▶ Brief: Among the lines of the records, find all that carry the word "display" and copy them.

▶ Input material:
=====

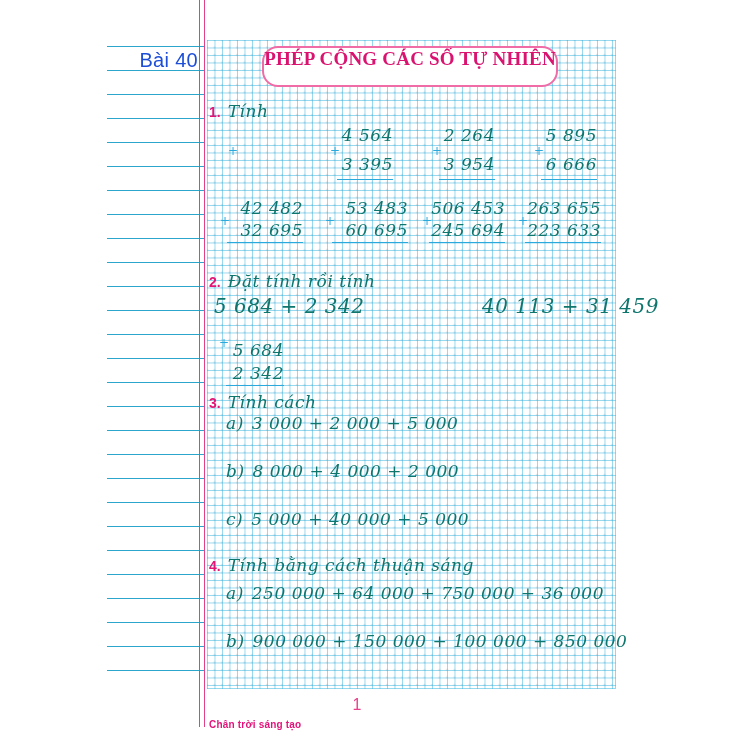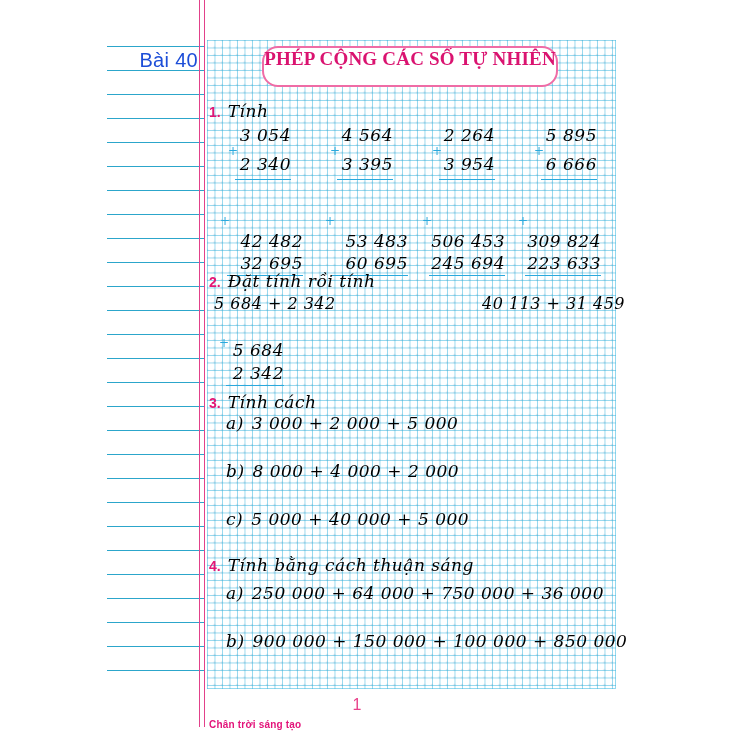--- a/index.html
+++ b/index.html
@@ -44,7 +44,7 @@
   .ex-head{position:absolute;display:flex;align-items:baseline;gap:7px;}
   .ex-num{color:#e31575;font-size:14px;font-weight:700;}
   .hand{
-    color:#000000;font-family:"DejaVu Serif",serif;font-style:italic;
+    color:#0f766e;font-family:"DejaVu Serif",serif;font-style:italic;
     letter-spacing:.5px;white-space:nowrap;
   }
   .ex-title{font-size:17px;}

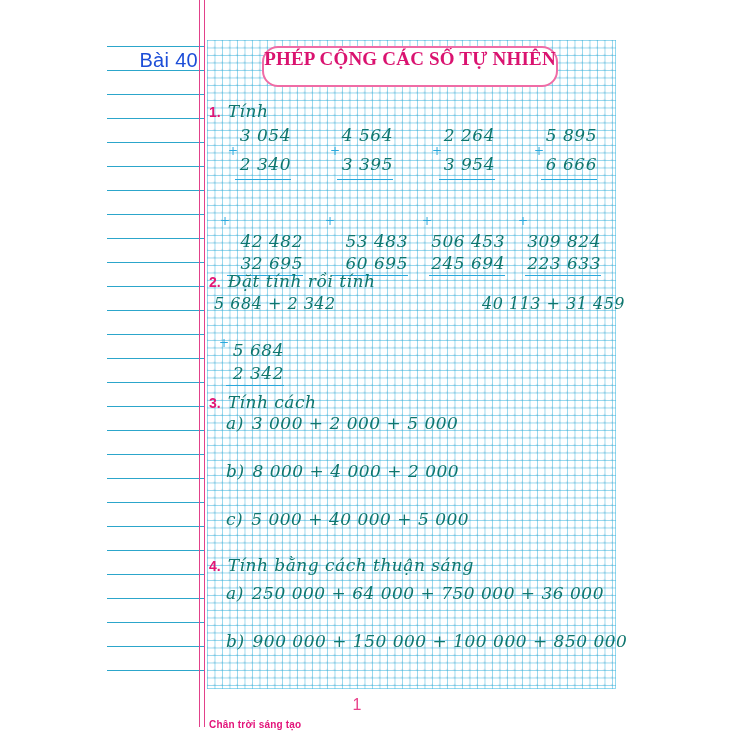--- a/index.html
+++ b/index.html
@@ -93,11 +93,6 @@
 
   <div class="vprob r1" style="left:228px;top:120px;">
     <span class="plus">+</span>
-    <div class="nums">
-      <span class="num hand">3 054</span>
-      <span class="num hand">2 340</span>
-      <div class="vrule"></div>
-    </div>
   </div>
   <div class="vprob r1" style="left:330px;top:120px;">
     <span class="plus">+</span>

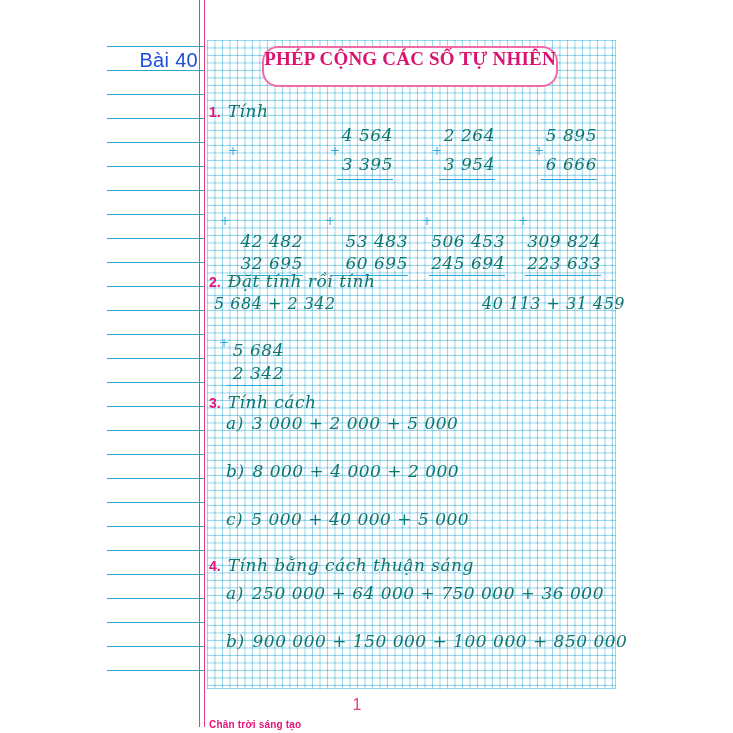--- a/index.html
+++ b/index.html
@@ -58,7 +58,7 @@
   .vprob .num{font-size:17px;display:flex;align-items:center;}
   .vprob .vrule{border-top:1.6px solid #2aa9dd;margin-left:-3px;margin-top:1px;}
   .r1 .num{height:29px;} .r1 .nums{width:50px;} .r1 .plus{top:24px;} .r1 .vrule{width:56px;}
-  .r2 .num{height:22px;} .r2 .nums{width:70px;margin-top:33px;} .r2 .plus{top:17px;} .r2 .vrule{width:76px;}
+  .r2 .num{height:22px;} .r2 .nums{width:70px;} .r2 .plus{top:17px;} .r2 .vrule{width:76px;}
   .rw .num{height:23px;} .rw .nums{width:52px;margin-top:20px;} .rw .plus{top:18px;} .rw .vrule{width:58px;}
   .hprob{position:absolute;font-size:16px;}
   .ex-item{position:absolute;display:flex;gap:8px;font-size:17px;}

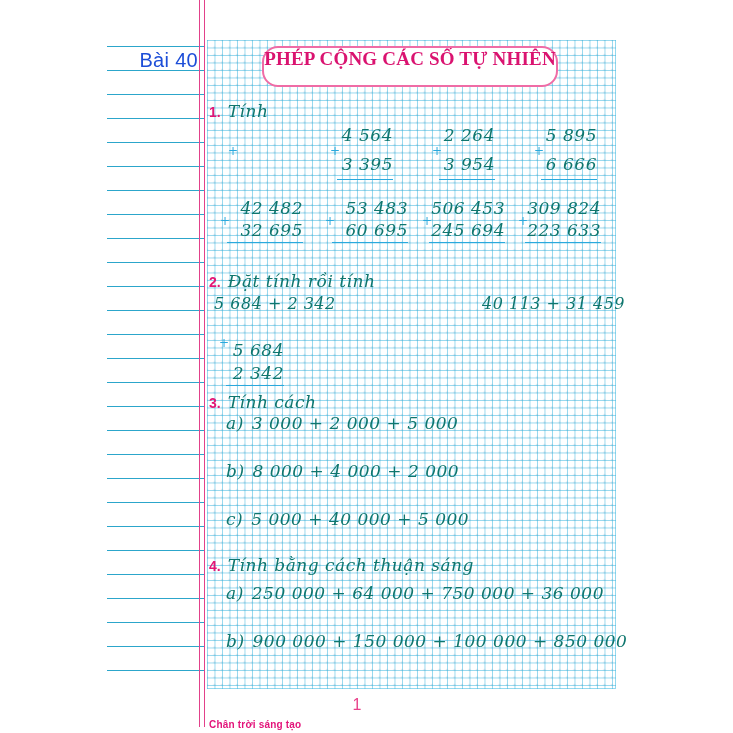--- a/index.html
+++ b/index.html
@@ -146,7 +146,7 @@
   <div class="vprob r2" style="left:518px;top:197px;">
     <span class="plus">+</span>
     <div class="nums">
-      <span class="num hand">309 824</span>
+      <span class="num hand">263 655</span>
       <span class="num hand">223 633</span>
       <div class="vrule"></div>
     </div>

=====

▶ Solution to this task:
   .ex-head{position:absolute;display:flex;align-items:baseline;gap:7px;}
   .vprob .num{font-size:17px;display:flex;align-items:center;}
   .ex-item{position:absolute;display:flex;gap:8px;font-size:17px;}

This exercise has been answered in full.